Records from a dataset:

- - - -

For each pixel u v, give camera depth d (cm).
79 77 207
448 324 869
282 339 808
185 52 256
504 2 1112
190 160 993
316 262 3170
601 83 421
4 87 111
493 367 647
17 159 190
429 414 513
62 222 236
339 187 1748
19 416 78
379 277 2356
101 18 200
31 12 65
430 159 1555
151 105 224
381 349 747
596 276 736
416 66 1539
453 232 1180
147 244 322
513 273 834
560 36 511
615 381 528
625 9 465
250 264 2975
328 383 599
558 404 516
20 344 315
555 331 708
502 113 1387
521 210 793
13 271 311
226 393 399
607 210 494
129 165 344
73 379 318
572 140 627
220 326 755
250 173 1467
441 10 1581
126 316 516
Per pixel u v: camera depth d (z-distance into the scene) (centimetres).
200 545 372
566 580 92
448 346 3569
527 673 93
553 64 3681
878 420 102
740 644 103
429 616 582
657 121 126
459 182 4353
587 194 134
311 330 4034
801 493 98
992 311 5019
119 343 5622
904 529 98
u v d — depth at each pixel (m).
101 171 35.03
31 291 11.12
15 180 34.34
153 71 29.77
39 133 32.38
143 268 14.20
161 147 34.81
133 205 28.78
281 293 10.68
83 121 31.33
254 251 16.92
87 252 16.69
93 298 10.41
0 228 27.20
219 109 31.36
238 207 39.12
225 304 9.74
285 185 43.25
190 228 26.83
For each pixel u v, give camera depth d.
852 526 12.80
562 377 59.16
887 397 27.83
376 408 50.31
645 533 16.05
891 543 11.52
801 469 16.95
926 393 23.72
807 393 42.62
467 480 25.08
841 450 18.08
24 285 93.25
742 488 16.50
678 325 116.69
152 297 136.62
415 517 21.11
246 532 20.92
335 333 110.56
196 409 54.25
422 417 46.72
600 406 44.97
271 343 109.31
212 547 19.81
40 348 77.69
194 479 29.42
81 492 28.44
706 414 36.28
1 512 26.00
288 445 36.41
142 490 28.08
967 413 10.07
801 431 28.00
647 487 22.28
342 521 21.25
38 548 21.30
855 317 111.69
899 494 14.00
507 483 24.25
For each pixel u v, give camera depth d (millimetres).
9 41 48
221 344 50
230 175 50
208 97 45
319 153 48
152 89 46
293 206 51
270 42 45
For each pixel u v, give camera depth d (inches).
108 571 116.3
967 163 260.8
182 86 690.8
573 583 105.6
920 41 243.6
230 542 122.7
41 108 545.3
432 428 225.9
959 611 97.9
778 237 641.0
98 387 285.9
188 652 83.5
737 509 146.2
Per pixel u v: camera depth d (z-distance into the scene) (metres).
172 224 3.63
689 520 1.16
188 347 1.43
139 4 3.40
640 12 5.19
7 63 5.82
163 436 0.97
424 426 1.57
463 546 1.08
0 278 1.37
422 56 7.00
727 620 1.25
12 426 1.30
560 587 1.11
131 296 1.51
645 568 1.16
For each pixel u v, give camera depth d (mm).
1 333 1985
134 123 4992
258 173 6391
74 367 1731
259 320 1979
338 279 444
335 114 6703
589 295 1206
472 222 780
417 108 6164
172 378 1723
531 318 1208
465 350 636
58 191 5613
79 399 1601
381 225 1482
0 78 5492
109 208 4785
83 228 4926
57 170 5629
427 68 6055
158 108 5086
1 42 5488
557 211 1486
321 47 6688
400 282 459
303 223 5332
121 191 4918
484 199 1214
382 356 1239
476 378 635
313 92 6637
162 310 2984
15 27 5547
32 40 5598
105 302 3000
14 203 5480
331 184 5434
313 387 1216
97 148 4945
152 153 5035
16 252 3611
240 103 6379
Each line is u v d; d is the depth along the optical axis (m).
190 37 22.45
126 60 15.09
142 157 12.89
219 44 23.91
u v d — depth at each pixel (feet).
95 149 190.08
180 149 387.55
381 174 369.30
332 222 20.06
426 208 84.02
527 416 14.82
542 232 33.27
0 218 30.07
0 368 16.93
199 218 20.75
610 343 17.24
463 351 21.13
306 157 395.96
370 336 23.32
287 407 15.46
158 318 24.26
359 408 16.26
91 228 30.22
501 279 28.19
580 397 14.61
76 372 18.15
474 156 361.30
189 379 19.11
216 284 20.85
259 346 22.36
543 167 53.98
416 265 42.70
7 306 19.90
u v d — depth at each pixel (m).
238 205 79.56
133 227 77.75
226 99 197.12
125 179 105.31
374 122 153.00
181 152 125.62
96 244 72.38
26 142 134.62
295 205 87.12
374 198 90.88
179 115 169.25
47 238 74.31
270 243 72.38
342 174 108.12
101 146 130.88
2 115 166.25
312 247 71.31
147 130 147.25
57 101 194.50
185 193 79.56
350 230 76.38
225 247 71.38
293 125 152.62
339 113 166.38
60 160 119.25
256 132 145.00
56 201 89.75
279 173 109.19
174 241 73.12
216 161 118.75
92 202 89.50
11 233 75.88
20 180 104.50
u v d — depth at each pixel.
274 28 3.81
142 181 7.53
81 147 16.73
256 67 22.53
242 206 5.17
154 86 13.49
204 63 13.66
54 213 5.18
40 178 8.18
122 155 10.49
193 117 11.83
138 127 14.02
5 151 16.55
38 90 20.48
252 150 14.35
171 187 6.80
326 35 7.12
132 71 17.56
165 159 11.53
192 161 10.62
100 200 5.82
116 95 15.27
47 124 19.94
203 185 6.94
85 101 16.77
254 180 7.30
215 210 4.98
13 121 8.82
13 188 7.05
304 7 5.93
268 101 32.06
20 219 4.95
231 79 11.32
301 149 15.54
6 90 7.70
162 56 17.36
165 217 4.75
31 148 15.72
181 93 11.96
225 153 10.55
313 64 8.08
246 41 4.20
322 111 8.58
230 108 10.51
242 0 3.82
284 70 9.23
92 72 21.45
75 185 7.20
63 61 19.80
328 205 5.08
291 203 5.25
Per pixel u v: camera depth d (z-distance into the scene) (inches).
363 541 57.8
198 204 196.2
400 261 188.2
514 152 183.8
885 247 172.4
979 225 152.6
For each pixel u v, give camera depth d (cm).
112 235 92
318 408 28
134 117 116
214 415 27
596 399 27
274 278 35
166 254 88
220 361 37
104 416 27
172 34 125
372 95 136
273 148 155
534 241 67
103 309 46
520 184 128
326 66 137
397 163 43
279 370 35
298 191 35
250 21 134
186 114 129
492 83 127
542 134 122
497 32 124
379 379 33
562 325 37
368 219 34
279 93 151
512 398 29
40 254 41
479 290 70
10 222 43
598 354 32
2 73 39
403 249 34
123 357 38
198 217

- - - -

= Exercise requirements =
Working from the entries above, return all lines that contain "into".

= Answer below =
Per pixel u v: camera depth d (z-distance into the scene) (centimetres).
Per pixel u v: camera depth d (z-distance into the scene) (metres).
Per pixel u v: camera depth d (z-distance into the scene) (inches).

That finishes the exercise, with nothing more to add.